Using $r = -3m,\; s = -3m+1,$

\begin{align} a_2 &= 9k^2n^3 + 9k r n^2 + 3r^2 n + (27m^4 - 18m^3 + 9m^2 - 3m)\\[6pt] b_2 &= B_2+k\\[6pt] A_2 &= 9k^2n^3 + 9k s n^2 + 3s^2 n + (27m^4 - 18m^3 + 9m^2 - 3m + 1)\\[6pt] B_2 &= 27k^2n^4 - 18k(6m - 1)n^3 + 9(18m^2 - 6m + 1)n^2 + 3(27 m^4 - 18m^3 + 9m^2 - 6m + 1)n - 9m^3 \end{align}

Likewise, $b_2-B_2 = k$. Example, let $m=2$, so $k = 31$ again, and $n=1,2$. Then,

$$7401^3 + (21225 + 31)^3 + 1826583^3 = 1826584^3\\ 7648^3 \,+ (21225 + 0)^3 \,+ 1826583^3 = 1826584^3\\ 63030^3 + (370050 + 31)^3 + 130303080^3 = 130303081^3\\ 64081^3 + (370050 + 0)^3 \,+\, 130303080^3 = 130303081^3$$

For $k=31$, Peter found the first six, but not the 7th and 8th as it had $c$ beyond his search range.

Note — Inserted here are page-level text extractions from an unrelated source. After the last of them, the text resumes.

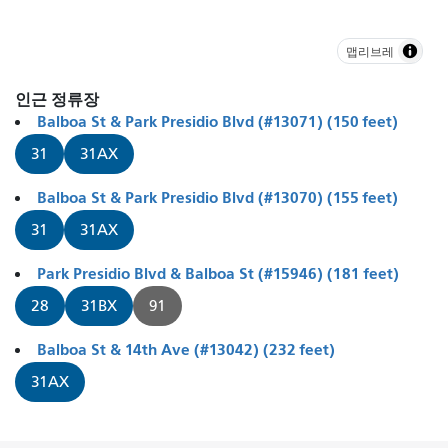
맵리브레
인근 정류장
Balboa St & Park Presidio Blvd (#13071) (150 feet)
31
31AX
Balboa St & Park Presidio Blvd (#13070) (155 feet)
31
31AX
Park Presidio Blvd & Balboa St (#15946) (181 feet)
28
31BX
91
Balboa St & 14th Ave (#13042) (232 feet)
31AX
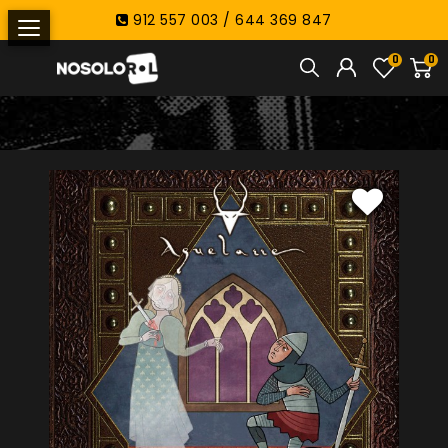
912 557 003 / 644 369 847
0
0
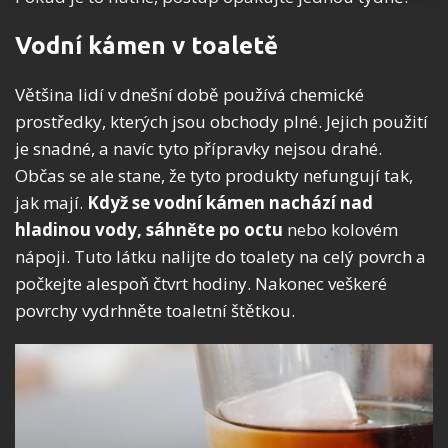
Vodní kámen v toaletě
Většina lidí v dnešní době používá chemické
prostředky, kterých jsou obchody plné. Jejich použití
je snadné, a navíc tyto přípravky nejsou drahé.
Občas se ale stane, že tyto produkty nefungují tak,
jak mají.
Když se vodní kámen nachází nad
hladinou vody, sáhněte po octu
nebo kolovém
nápoji. Tuto látku nalijte do toalety na celý povrch a
počkejte alespoň čtvrt hodiny. Nakonec veškeré
povrchy vydrhněte toaletní štětkou.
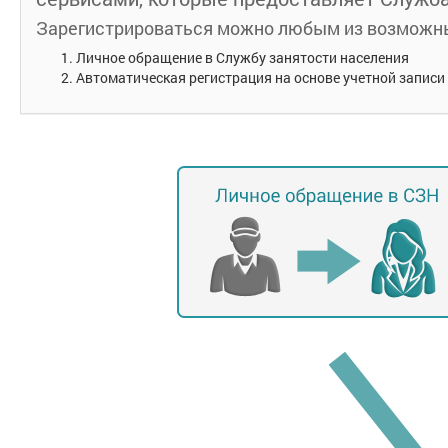
Зарегистрироваться можно любым из возможны
Личное обращение в Службу занятости населения
Автоматическая регистрация на основе учетной записи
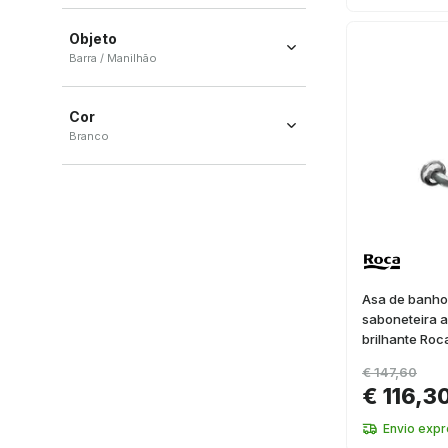
Objeto
Barra / Manilhão
Barra
(
38
)
Cor
Manilhão
(
2
)
Branco
Branco
(
9
)
Asa de banho
saboneteira
brilhante Ro
€ 147,60
€ 116,3
Envio exp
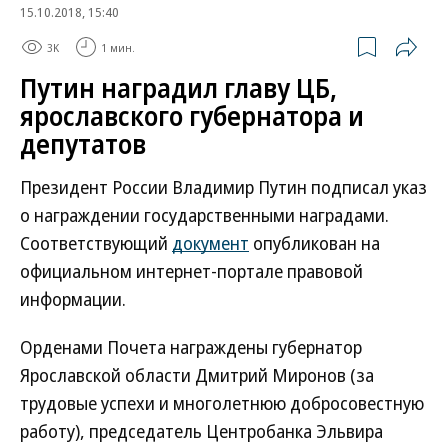
15.10.2018, 15:40
3K
1 мин.
Путин наградил главу ЦБ,
ярославского губернатора и
депутатов
Президент России Владимир Путин подписал указ
о награждении государственными наградами.
Соответствующий
документ
опубликован на
официальном интернет-портале правовой
информации.
Орденами Почета награждены губернатор
Ярославской области Дмитрий Миронов (за
трудовые успехи и многолетнюю добросовестную
работу), председатель Центробанка Эльвира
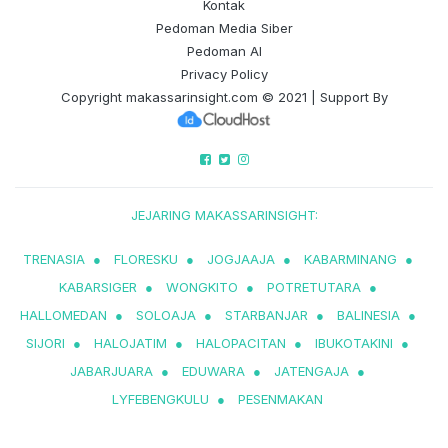
Kontak
Pedoman Media Siber
Pedoman AI
Privacy Policy
Copyright
makassarinsight.com
© 2021 | Support By
JEJARING MAKASSARINSIGHT:
TRENASIA
●
FLORESKU
●
JOGJAAJA
●
KABARMINANG
●
KABARSIGER
●
WONGKITO
●
POTRETUTARA
●
HALLOMEDAN
●
SOLOAJA
●
STARBANJAR
●
BALINESIA
●
SIJORI
●
HALOJATIM
●
HALOPACITAN
●
IBUKOTAKINI
●
JABARJUARA
●
EDUWARA
●
JATENGAJA
●
LYFEBENGKULU
●
PESENMAKAN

These four identities "explain" why the number of his solutions come in multiples of 4, and why pairs of first terms are relatively close to each other. However, there is probably another superfamily that contains $k=19, 37,$ and others.